## DATA FOR THIS TASK
━━━━━━

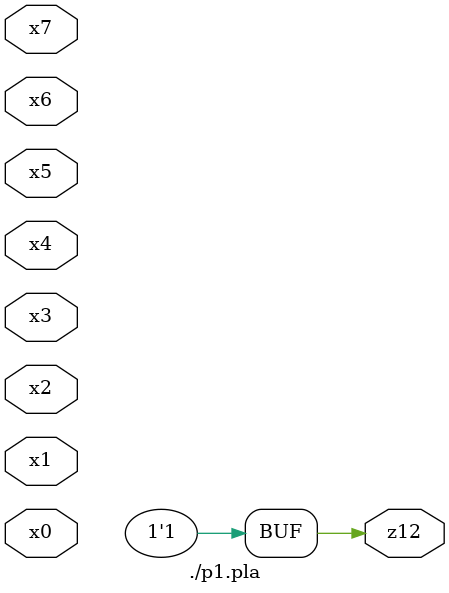
<source format=v>

module \./p1.pla  ( 
    x0, x1, x2, x3, x4, x5, x6, x7,
    z12  );
  input  x0, x1, x2, x3, x4, x5, x6, x7;
  output z12;
  assign z12 = 1'b1;
endmodule



</source>
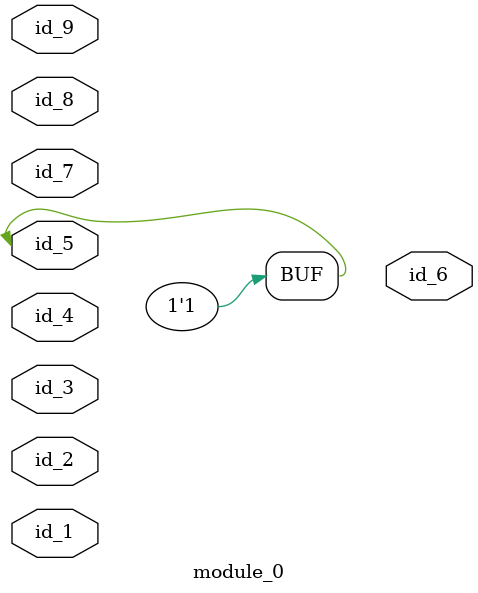
<source format=v>
module module_0 (
    id_1,
    id_2,
    id_3,
    id_4,
    id_5,
    id_6,
    id_7,
    id_8,
    id_9
);
  inout id_9;
  inout id_8;
  input id_7;
  output id_6;
  inout id_5;
  input id_4;
  input id_3;
  inout id_2;
  inout id_1;
  assign id_5 = 1;
endmodule

</source>
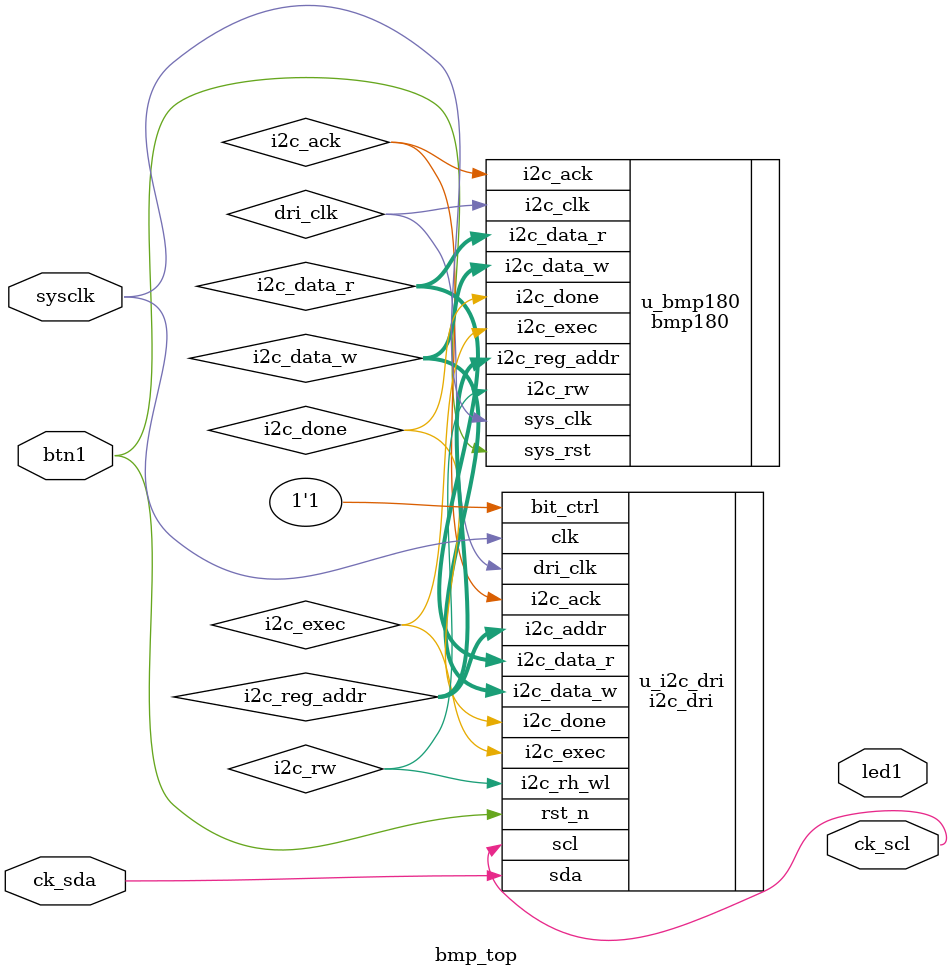
<source format=v>
module bmp_top(
    input               sysclk    ,      //ÏµÍ³Ê±ÖÓ
    input               btn1  ,      //ÏµÍ³¸´Î»
    //eeprom interface
    output              ck_scl    ,      //eepromµÄÊ±ÖÓÏßscl
    inout               ck_sda,          //eepromµÄÊý¾ÝÏßsda
    output              led1
);

//parameter define
parameter    SLAVE_ADDR = 7'b1010000    ; //Æ÷¼þµØÖ·(SLAVE_ADDR)
parameter    BIT_CTRL   = 1'b1          ; //×ÖµØÖ·Î»¿ØÖÆ²ÎÊý(16b/8b)
parameter    CLK_FREQ   = 26'd50_000_000; //i2c_driÄ£¿éµÄÇý¶¯Ê±ÖÓÆµÂÊ(CLK_FREQ)
parameter    I2C_FREQ   = 18'd250_000   ; //I2CµÄSCLÊ±ÖÓÆµÂÊ

//wire define
wire           dri_clk   ; //I2C²Ù×÷Ê±ÖÓ
wire           sys_rst  ;
wire           i2c_exec  ; //I2C´¥·¢¿ØÖÆ
wire   [15:0]  i2c_reg_addr  ; //I2C²Ù×÷µØÖ·
wire   [ 7:0]  i2c_data_w; //I2CÐ´ÈëµÄÊý¾Ý
wire           i2c_done  ; //I2C²Ù×÷½áÊø±êÖ¾
wire           i2c_ack   ; //I2CÓ¦´ð±êÖ¾ 0:Ó¦´ð 1:Î´Ó¦´ð
wire           i2c_rw ; //I2C¶ÁÐ´¿ØÖÆ
wire   [ 7:0]  i2c_data_r; //I2C¶Á³öµÄÊý¾Ý
wire           rw_done   ; //E2PROM¶ÁÐ´²âÊÔÍê³É
wire           rw_result ; //E2PROM¶ÁÐ´²âÊÔ½á¹û 0:Ê§°Ü 1:³É¹¦ 

//*****************************************************
//**                    main code
//*****************************************************

//e2prom¶ÁÐ´²âÊÔÄ£¿é
bmp180 u_bmp180(
    .i2c_clk         (dri_clk   ),  //Ê±ÖÓÐÅºÅ
    .sys_clk         (sysclk    ),
    .sys_rst       (btn1 ),  //¸´Î»ÐÅºÅ
    //i2c interface
    .i2c_exec    (i2c_exec  ),  //I2C´¥·¢Ö´ÐÐÐÅºÅ
    .i2c_rw   (i2c_rw ),  //I2C¶ÁÐ´¿ØÖÆÐÅºÅ
    .i2c_reg_addr    (i2c_reg_addr  ),  //I2CÆ÷¼þÄÚµØÖ·
    .i2c_data_w  (i2c_data_w),  //I2CÒªÐ´µÄÊý¾Ý
    .i2c_data_r  (i2c_data_r),  //I2C¶Á³öµÄÊý¾Ý
    .i2c_done    (i2c_done  ),  //I2CÒ»´Î²Ù×÷Íê³É
    .i2c_ack     (i2c_ack   )  //I2CÓ¦´ð±êÖ¾ 
    //user interface
    
);

//i2cÇý¶¯Ä£¿é
i2c_dri #(
    .SLAVE_ADDR  (SLAVE_ADDR),  //EEPROM´Ó»úµØÖ·
    .CLK_FREQ    (CLK_FREQ  ),  //Ä£¿éÊäÈëµÄÊ±ÖÓÆµÂÊ
    .I2C_FREQ    (I2C_FREQ  )   //IIC_SCLµÄÊ±ÖÓÆµÂÊ
) u_i2c_dri(
    .clk         (sysclk   ),  
    .rst_n       (btn1 ),  
    //i2c interface
    .i2c_exec    (i2c_exec  ),  //I2C´¥·¢Ö´ÐÐÐÅºÅ
    .bit_ctrl    (BIT_CTRL  ),  //Æ÷¼þµØÖ·Î»¿ØÖÆ(16b/8b)
    .i2c_rh_wl   (i2c_rw ),  //I2C¶ÁÐ´¿ØÖÆÐÅºÅ
    .i2c_addr    (i2c_reg_addr  ),  //I2CÆ÷¼þÄÚµØÖ·
    .i2c_data_w  (i2c_data_w),  //I2CÒªÐ´µÄÊý¾Ý
    .i2c_data_r  (i2c_data_r),  //I2C¶Á³öµÄÊý¾Ý
    .i2c_done    (i2c_done  ),  //I2CÒ»´Î²Ù×÷Íê³É
    .i2c_ack     (i2c_ack   ),  //I2CÓ¦´ð±êÖ¾
    .scl         (ck_scl   ),  //I2CµÄSCLÊ±ÖÓÐÅºÅ
    .sda         (ck_sda   ),  //I2CµÄSDAÐÅºÅ
    //user interface
    .dri_clk     (dri_clk   )   //I2C²Ù×÷Ê±ÖÓ
);

/*
reset_source u_reset_source(
    .clk (sysclk),
    .button1 (btn1),
    .rst1 (sys_rst),
    .led (led1)
);
*/

endmodule

</source>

━━━━━━

## ACTION ITEM
Return the listing above in an exact copy that leaves out the images.

## WRITTEN SOLUTION
<source format=v>

module \./p1.pla  ( 
    x0, x1, x2, x3, x4, x5, x6, x7,
    z12  );
  input  x0, x1, x2, x3, x4, x5, x6, x7;
  output z12;
  assign z12 = 1'b1;
endmodule



</source>
<source format=v>
module module_0 (
    id_1,
    id_2,
    id_3,
    id_4,
    id_5,
    id_6,
    id_7,
    id_8,
    id_9
);
  inout id_9;
  inout id_8;
  input id_7;
  output id_6;
  inout id_5;
  input id_4;
  input id_3;
  inout id_2;
  inout id_1;
  assign id_5 = 1;
endmodule

</source>
<source format=v>
module bmp_top(
    input               sysclk    ,      //ÏµÍ³Ê±ÖÓ
    input               btn1  ,      //ÏµÍ³¸´Î»
    //eeprom interface
    output              ck_scl    ,      //eepromµÄÊ±ÖÓÏßscl
    inout               ck_sda,          //eepromµÄÊý¾ÝÏßsda
    output              led1
);

//parameter define
parameter    SLAVE_ADDR = 7'b1010000    ; //Æ÷¼þµØÖ·(SLAVE_ADDR)
parameter    BIT_CTRL   = 1'b1          ; //×ÖµØÖ·Î»¿ØÖÆ²ÎÊý(16b/8b)
parameter    CLK_FREQ   = 26'd50_000_000; //i2c_driÄ£¿éµÄÇý¶¯Ê±ÖÓÆµÂÊ(CLK_FREQ)
parameter    I2C_FREQ   = 18'd250_000   ; //I2CµÄSCLÊ±ÖÓÆµÂÊ

//wire define
wire           dri_clk   ; //I2C²Ù×÷Ê±ÖÓ
wire           sys_rst  ;
wire           i2c_exec  ; //I2C´¥·¢¿ØÖÆ
wire   [15:0]  i2c_reg_addr  ; //I2C²Ù×÷µØÖ·
wire   [ 7:0]  i2c_data_w; //I2CÐ´ÈëµÄÊý¾Ý
wire           i2c_done  ; //I2C²Ù×÷½áÊø±êÖ¾
wire           i2c_ack   ; //I2CÓ¦´ð±êÖ¾ 0:Ó¦´ð 1:Î´Ó¦´ð
wire           i2c_rw ; //I2C¶ÁÐ´¿ØÖÆ
wire   [ 7:0]  i2c_data_r; //I2C¶Á³öµÄÊý¾Ý
wire           rw_done   ; //E2PROM¶ÁÐ´²âÊÔÍê³É
wire           rw_result ; //E2PROM¶ÁÐ´²âÊÔ½á¹û 0:Ê§°Ü 1:³É¹¦ 

//*****************************************************
//**                    main code
//*****************************************************

//e2prom¶ÁÐ´²âÊÔÄ£¿é
bmp180 u_bmp180(
    .i2c_clk         (dri_clk   ),  //Ê±ÖÓÐÅºÅ
    .sys_clk         (sysclk    ),
    .sys_rst       (btn1 ),  //¸´Î»ÐÅºÅ
    //i2c interface
    .i2c_exec    (i2c_exec  ),  //I2C´¥·¢Ö´ÐÐÐÅºÅ
    .i2c_rw   (i2c_rw ),  //I2C¶ÁÐ´¿ØÖÆÐÅºÅ
    .i2c_reg_addr    (i2c_reg_addr  ),  //I2CÆ÷¼þÄÚµØÖ·
    .i2c_data_w  (i2c_data_w),  //I2CÒªÐ´µÄÊý¾Ý
    .i2c_data_r  (i2c_data_r),  //I2C¶Á³öµÄÊý¾Ý
    .i2c_done    (i2c_done  ),  //I2CÒ»´Î²Ù×÷Íê³É
    .i2c_ack     (i2c_ack   )  //I2CÓ¦´ð±êÖ¾ 
    //user interface
    
);

//i2cÇý¶¯Ä£¿é
i2c_dri #(
    .SLAVE_ADDR  (SLAVE_ADDR),  //EEPROM´Ó»úµØÖ·
    .CLK_FREQ    (CLK_FREQ  ),  //Ä£¿éÊäÈëµÄÊ±ÖÓÆµÂÊ
    .I2C_FREQ    (I2C_FREQ  )   //IIC_SCLµÄÊ±ÖÓÆµÂÊ
) u_i2c_dri(
    .clk         (sysclk   ),  
    .rst_n       (btn1 ),  
    //i2c interface
    .i2c_exec    (i2c_exec  ),  //I2C´¥·¢Ö´ÐÐÐÅºÅ
    .bit_ctrl    (BIT_CTRL  ),  //Æ÷¼þµØÖ·Î»¿ØÖÆ(16b/8b)
    .i2c_rh_wl   (i2c_rw ),  //I2C¶ÁÐ´¿ØÖÆÐÅºÅ
    .i2c_addr    (i2c_reg_addr  ),  //I2CÆ÷¼þÄÚµØÖ·
    .i2c_data_w  (i2c_data_w),  //I2CÒªÐ´µÄÊý¾Ý
    .i2c_data_r  (i2c_data_r),  //I2C¶Á³öµÄÊý¾Ý
    .i2c_done    (i2c_done  ),  //I2CÒ»´Î²Ù×÷Íê³É
    .i2c_ack     (i2c_ack   ),  //I2CÓ¦´ð±êÖ¾
    .scl         (ck_scl   ),  //I2CµÄSCLÊ±ÖÓÐÅºÅ
    .sda         (ck_sda   ),  //I2CµÄSDAÐÅºÅ
    //user interface
    .dri_clk     (dri_clk   )   //I2C²Ù×÷Ê±ÖÓ
);

/*
reset_source u_reset_source(
    .clk (sysclk),
    .button1 (btn1),
    .rst1 (sys_rst),
    .led (led1)
);
*/

endmodule

</source>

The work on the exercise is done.